The international bond market can be defined as the market that consists of all bonds which are sold by issuing companies, or governments outside their own nation. Granting bonds internationally is an exceedingly popular way of getting new funding for prospective projects. Most common purchasers of international bonds are pension funds, large banks, mutual funds, and governments with ample financial reserves. Companies such as Morgan Stanley, and JP Morgan Chase, are the typical managers who are employed through corporate and government clients to manage their sales of new international bonds.
There are two different International Bonds (which are discussed below) that are the most used in today’s international bond marketplace. These are those bonds called, “Eurobonds” and “foreign bonds”. A Eurobond is simply a bond issued outside the nation in whose currency, the bond is denominated in. To illustrate further, a bond issued by a Chilean company, denominated in Canadian dollars, and sold in Germany, France, Britain, and Luxembourg, (but not in Canada), is a Eurobond. Because this bond is denominated in Canadian dollars, the Chilean borrower will receive the loan, and thus make payments in Canadian dollars. Eurobonds are by far the most used today, accounting for some 80% of the international bonds in circulation. Those nations in which these bonds are sold do not regulate them, which reduce the cost of issuing the bond over the short run. A foreign bond is sold outside the borrower’s home country, and denominated in the currency of the nation in which it is being sold in. To appositely illustrate, a Canadian dollar denominated bond issued by the Italian car maker Lamborghini, in Canada’s domestic bond market is known as a foreign bond. They account for roughly 20-25% of all international bonds. These bonds are subject to the same regulations imposed on domestic bonds.

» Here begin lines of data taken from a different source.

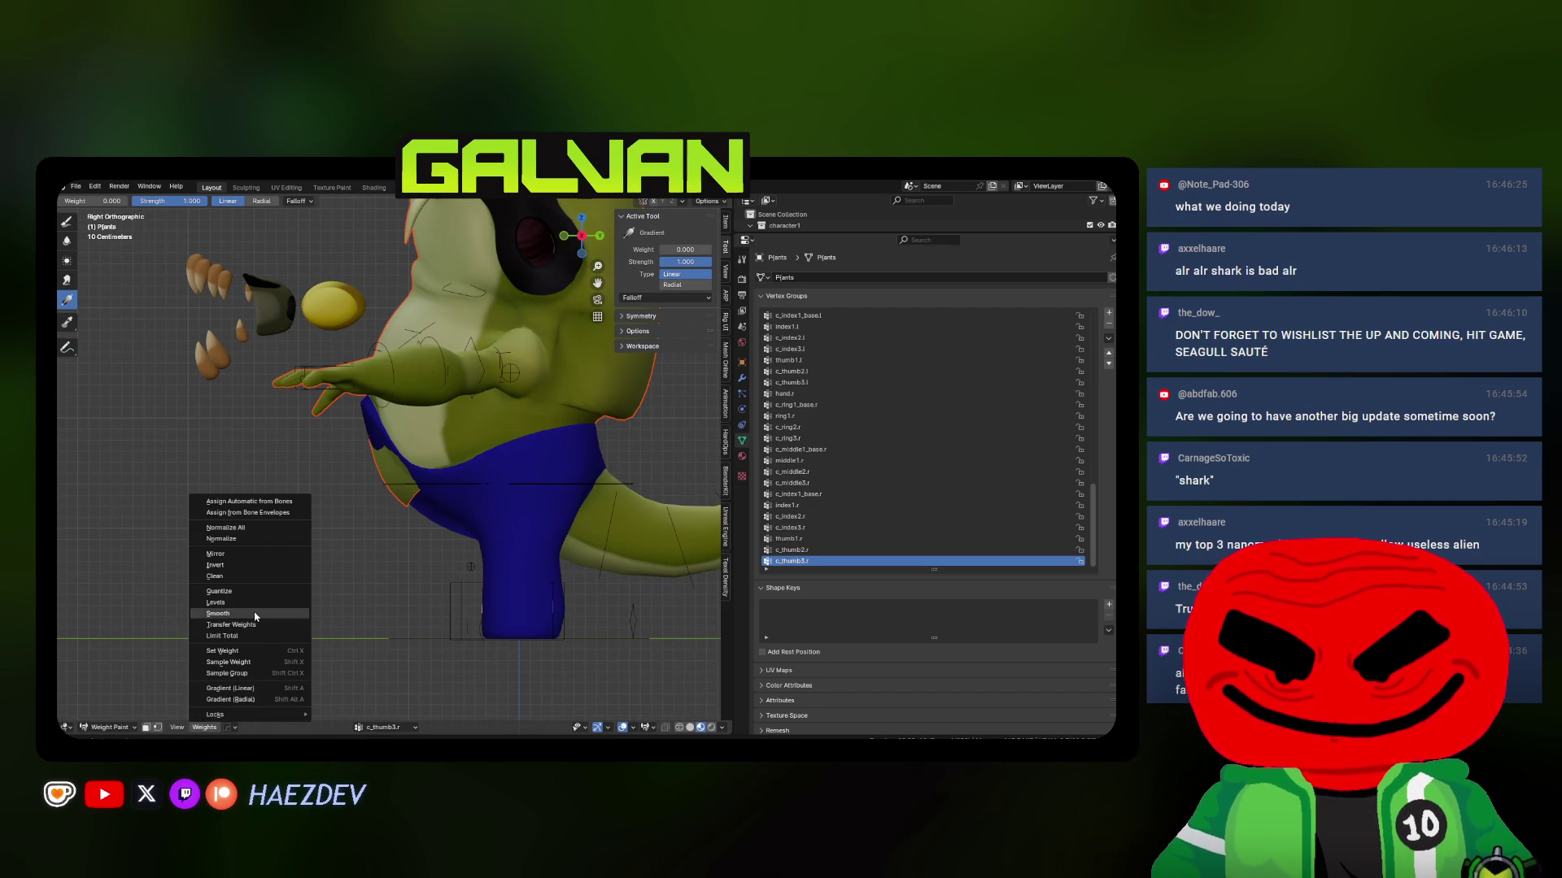
left_click(244, 628)
left_click(185, 674)
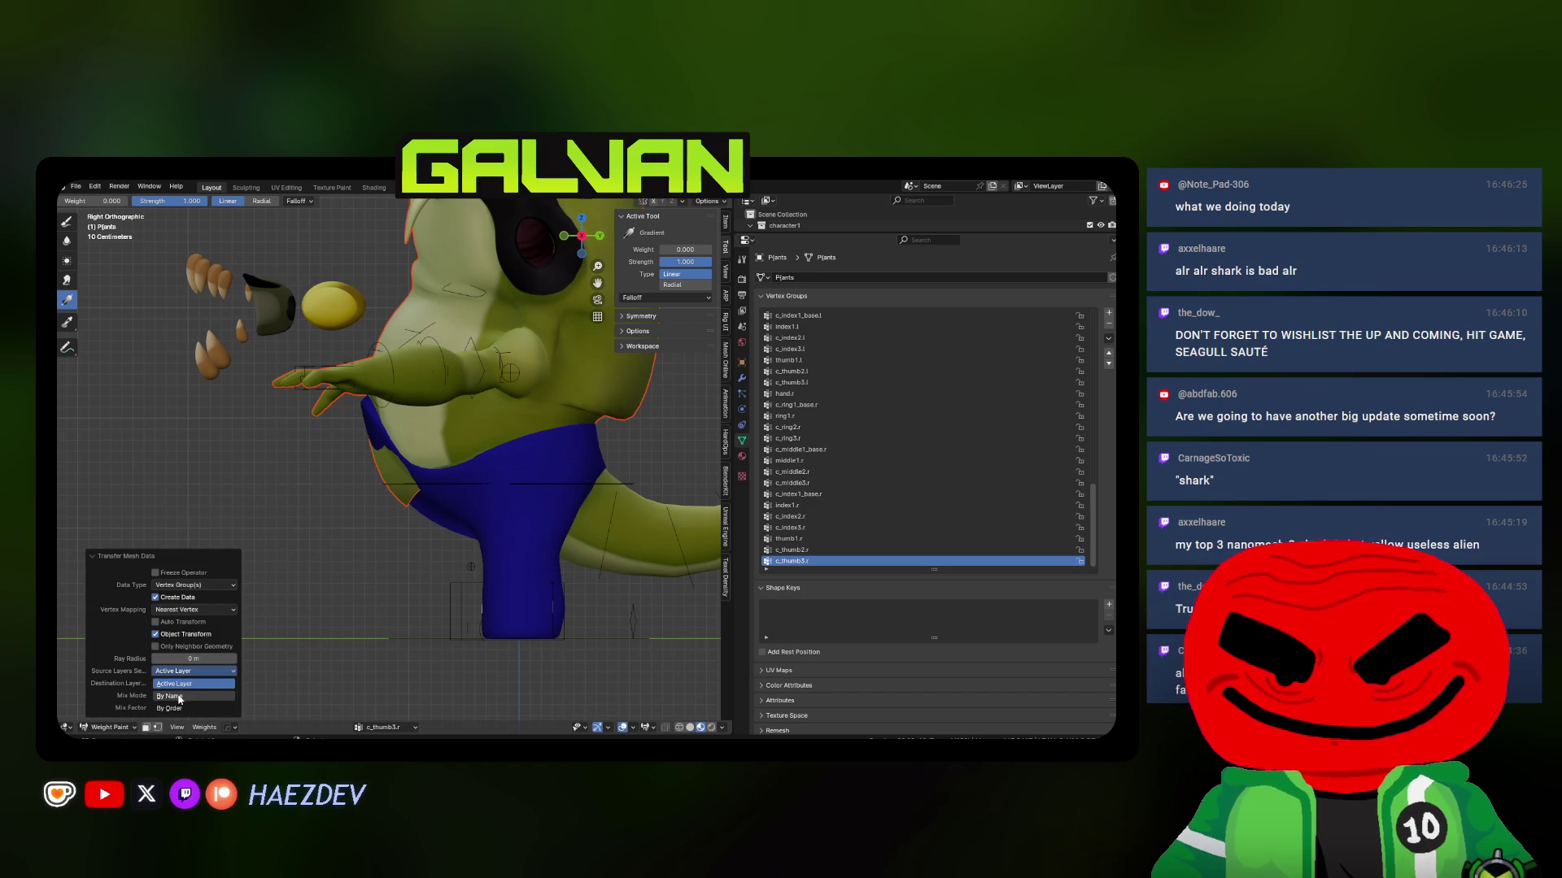
left_click(178, 697)
Check the transferred weights and re-enter Weight Paint on the pants in right side view
middle_click_drag(385, 543, 415, 523)
key("q")
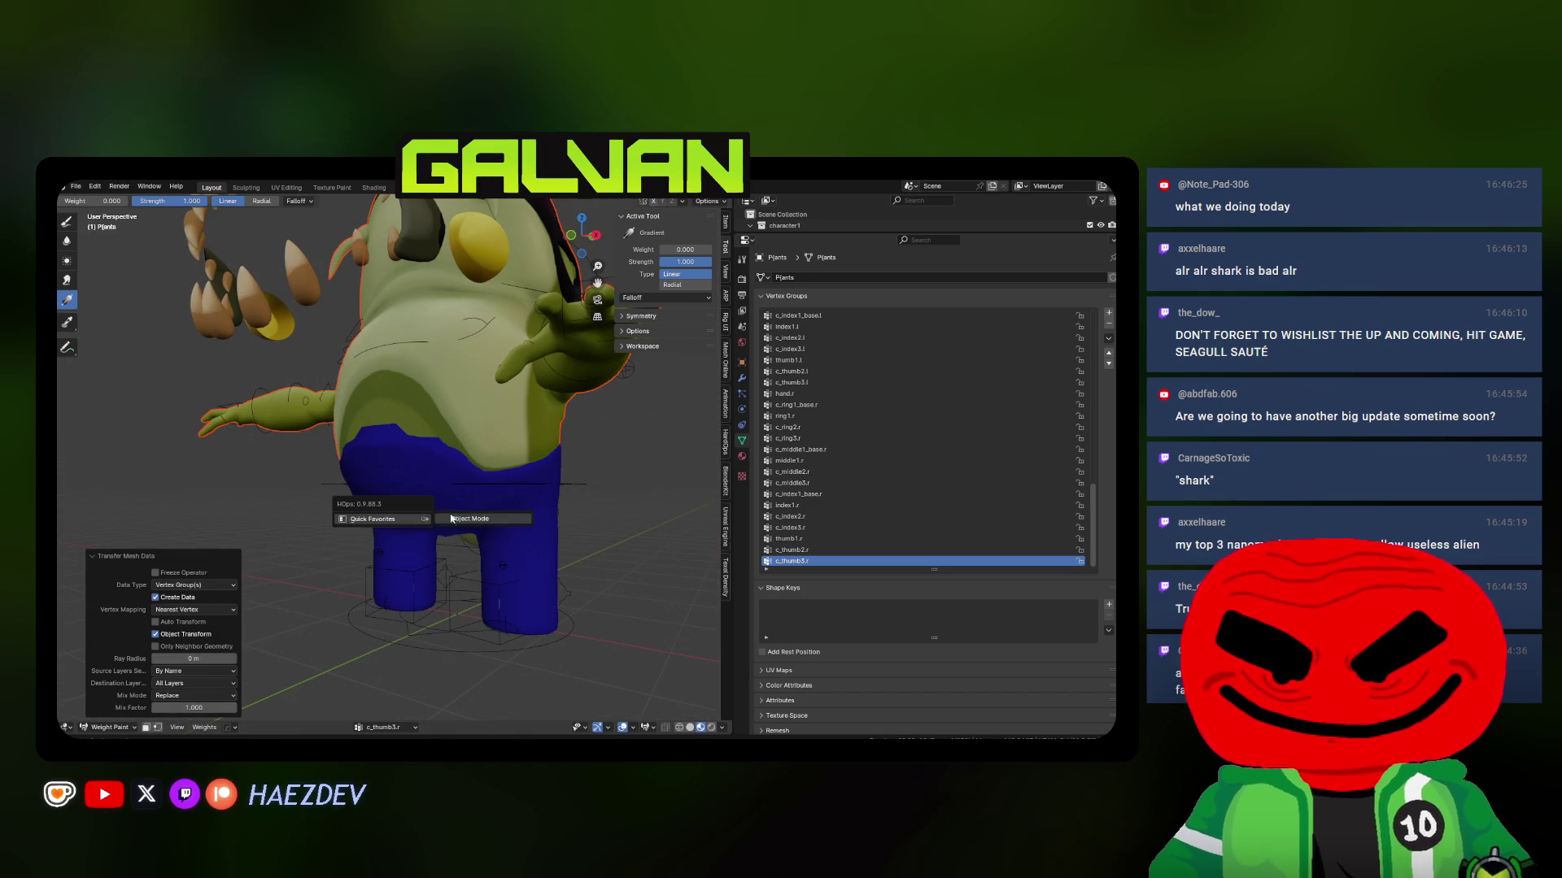
left_click(452, 519)
key("q")
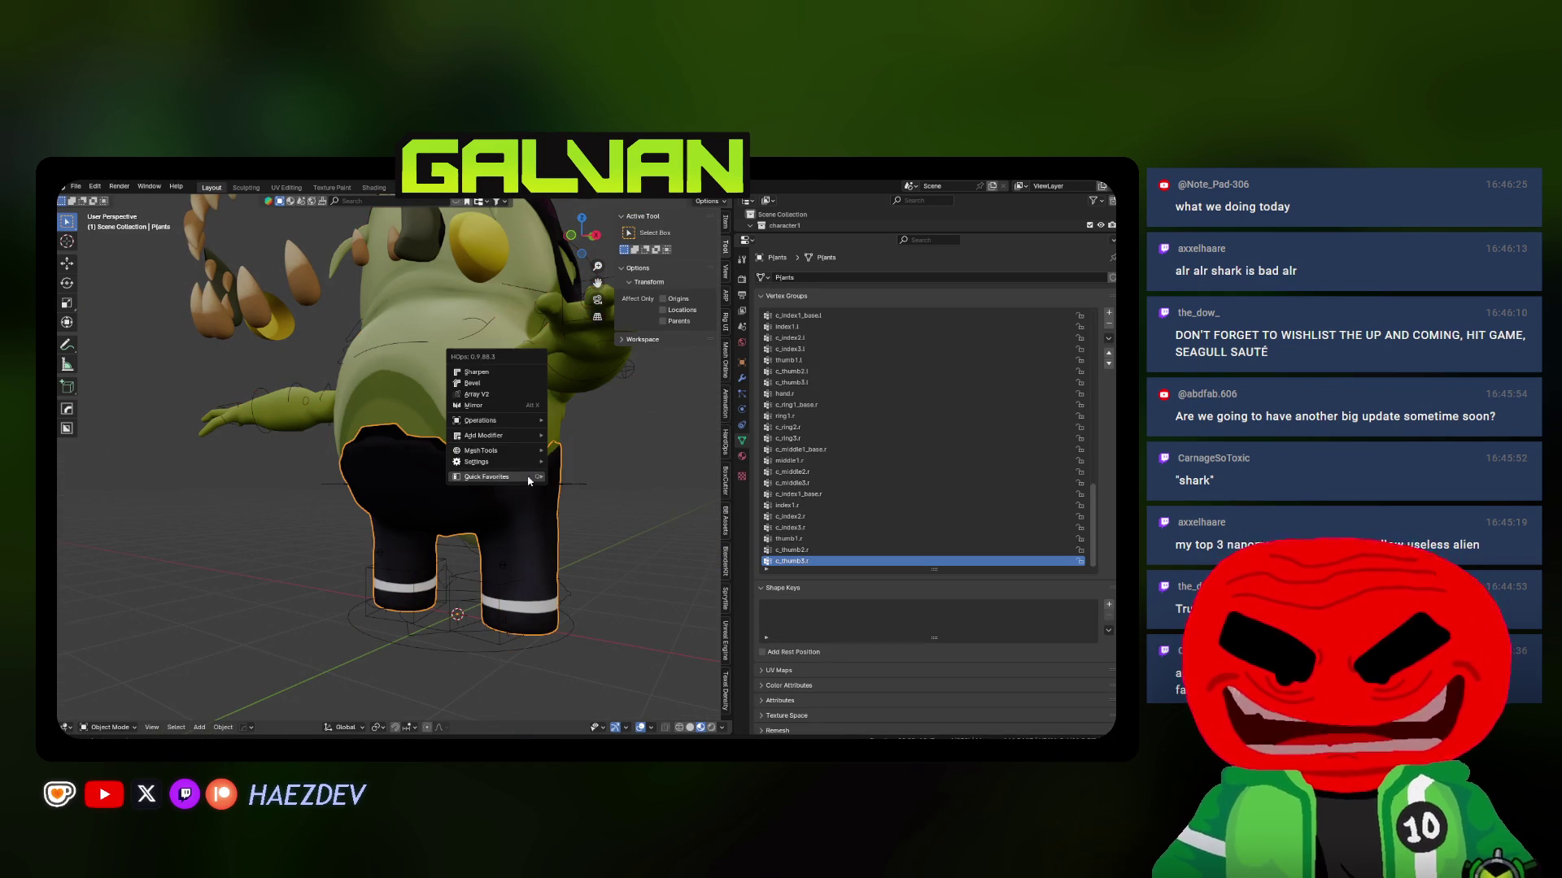
mouse_move(528, 481)
left_click(602, 488)
key("KP_3")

Impact of interest rates on International bonds
Low interest rates today, i.e. the cost of borrowing, are initiating and spurting growth in the international bond market. These lower interest rates, especially those in developed countries, are resulting from low inflation levels, as well those domestic bonds issued by their government or a bond supplier, earn little interest. There are a handful of banks, and mutual funds, searching out higher returns in the new developing countries, where the higher interest returned will reflect the increased risk of doing business in these countries. Corporations and government in these developing nations, need this inflow of investment, in order to support government works programs and domestic business development and expansion. But be careful, to watch for when the nations demand for money overwhelms supply, thus increasing interest rates in these markets.
Important to know:
(A) By issuing bonds into the international bond market, borrowers from developing nations will be able to borrow money from other countries where there interest rates may be lower.
(B) Investors in developed countries purchase bonds in developing countries, in order to gather higher returns on their investment.